No, a CNAME to CNAME chain is not allowed in DNS due to restrictions specified in DNS standards. In DNS (Domain Name System), a CNAME (Canonical Name) record is used to create an alias from one domain name to another, allowing a domain or subdomain to be an alias for another domain name.
The DNS standards prohibit creating a CNAME record that points to another CNAME record. When a CNAME record is used, it acts as an alias, redirecting the query to another domain name. Creating a chain of CNAME records (CNAME pointing to another CNAME, and so on) leads to several potential issues:
- Ambiguity and Indirection: A CNAME record is supposed to be the final resolution of a domain name to its canonical name. Creating a chain of CNAME records creates an endless loop of indirection, making it impossible to get to the final canonical name and resulting in ambiguous and circular references.

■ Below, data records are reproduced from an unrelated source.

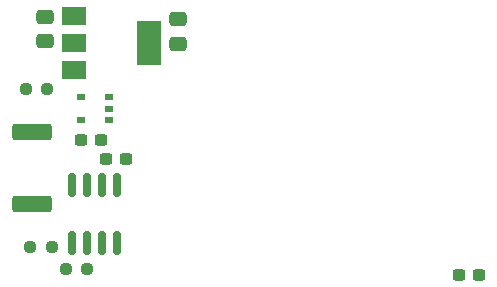
<source format=gbr>
%TF.GenerationSoftware,KiCad,Pcbnew,8.0.3*%
%TF.CreationDate,2024-06-15T12:10:25-04:00*%
%TF.ProjectId,RP2040_Count,52503230-3430-45f4-936f-756e742e6b69,v2*%
%TF.SameCoordinates,Original*%
%TF.FileFunction,Paste,Top*%
%TF.FilePolarity,Positive*%
%FSLAX46Y46*%
G04 Gerber Fmt 4.6, Leading zero omitted, Abs format (unit mm)*
G04 Created by KiCad (PCBNEW 8.0.3) date 2024-06-15 12:10:25*
%MOMM*%
%LPD*%
G01*
G04 APERTURE LIST*
G04 Aperture macros list*
%AMRoundRect*
0 Rectangle with rounded corners*
0 $1 Rounding radius*
0 $2 $3 $4 $5 $6 $7 $8 $9 X,Y pos of 4 corners*
0 Add a 4 corners polygon primitive as box body*
4,1,4,$2,$3,$4,$5,$6,$7,$8,$9,$2,$3,0*
0 Add four circle primitives for the rounded corners*
1,1,$1+$1,$2,$3*
1,1,$1+$1,$4,$5*
1,1,$1+$1,$6,$7*
1,1,$1+$1,$8,$9*
0 Add four rect primitives between the rounded corners*
20,1,$1+$1,$2,$3,$4,$5,0*
20,1,$1+$1,$4,$5,$6,$7,0*
20,1,$1+$1,$6,$7,$8,$9,0*
20,1,$1+$1,$8,$9,$2,$3,0*%
G04 Aperture macros list end*
%ADD10RoundRect,0.249999X1.425001X-0.450001X1.425001X0.450001X-1.425001X0.450001X-1.425001X-0.450001X0*%
%ADD11RoundRect,0.237500X0.250000X0.237500X-0.250000X0.237500X-0.250000X-0.237500X0.250000X-0.237500X0*%
%ADD12RoundRect,0.237500X-0.300000X-0.237500X0.300000X-0.237500X0.300000X0.237500X-0.300000X0.237500X0*%
%ADD13R,0.700000X0.510000*%
%ADD14RoundRect,0.150000X0.150000X-0.825000X0.150000X0.825000X-0.150000X0.825000X-0.150000X-0.825000X0*%
%ADD15RoundRect,0.250000X0.475000X-0.337500X0.475000X0.337500X-0.475000X0.337500X-0.475000X-0.337500X0*%
%ADD16RoundRect,0.237500X-0.250000X-0.237500X0.250000X-0.237500X0.250000X0.237500X-0.250000X0.237500X0*%
%ADD17R,2.000000X1.500000*%
%ADD18R,2.000000X3.800000*%
%ADD19RoundRect,0.237500X0.300000X0.237500X-0.300000X0.237500X-0.300000X-0.237500X0.300000X-0.237500X0*%
G04 APERTURE END LIST*
D10*
%TO.C,R2*%
X112200000Y-91800000D03*
X112200000Y-85700000D03*
%TD*%
D11*
%TO.C,R3*%
X116912500Y-97300000D03*
X115087500Y-97300000D03*
%TD*%
D12*
%TO.C,C6*%
X148375000Y-97800000D03*
X150100000Y-97800000D03*
%TD*%
%TO.C,C1*%
X116337500Y-86400000D03*
X118062500Y-86400000D03*
%TD*%
D13*
%TO.C,U1*%
X118720000Y-84700000D03*
X118720000Y-83750000D03*
X118720000Y-82800000D03*
X116400000Y-82800000D03*
X116400000Y-84700000D03*
%TD*%
D14*
%TO.C,U4*%
X115645000Y-95145000D03*
X116915000Y-95145000D03*
X118185000Y-95145000D03*
X119455000Y-95145000D03*
X119455000Y-90195000D03*
X118185000Y-90195000D03*
X116915000Y-90195000D03*
X115645000Y-90195000D03*
%TD*%
D15*
%TO.C,C4*%
X124600000Y-78237500D03*
X124600000Y-76162500D03*
%TD*%
D16*
%TO.C,R1*%
X111687500Y-82100000D03*
X113512500Y-82100000D03*
%TD*%
D17*
%TO.C,U3*%
X115800000Y-75900000D03*
X115800000Y-78200000D03*
D18*
X122100000Y-78200000D03*
D17*
X115800000Y-80500000D03*
%TD*%
D19*
%TO.C,C5*%
X120185000Y-87990000D03*
X118460000Y-87990000D03*
%TD*%
D15*
%TO.C,C3*%
X113300000Y-78037500D03*
X113300000Y-75962500D03*
%TD*%
D11*
%TO.C,R4*%
X113922500Y-95490000D03*
X112097500Y-95490000D03*
%TD*%
M02*

</source>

- Technical Restrictions: DNS standards don't allow a domain to have multiple CNAME records as they might conflict with other records and disrupt the proper functioning of the DNS resolution process.
To illustrate this point: If you set up a CNAME record pointing to another CNAME, it creates an endless loop where the resolution never reaches an actual endpoint, leading to issues and inconsistencies in DNS resolution.
In DNS, a domain name can have only one CNAME record associated with it. This restriction is to maintain the efficiency and predictability of the DNS resolution process and prevent conflicts or circular references that would hinder the accurate mapping of domain names to their respective canonical names.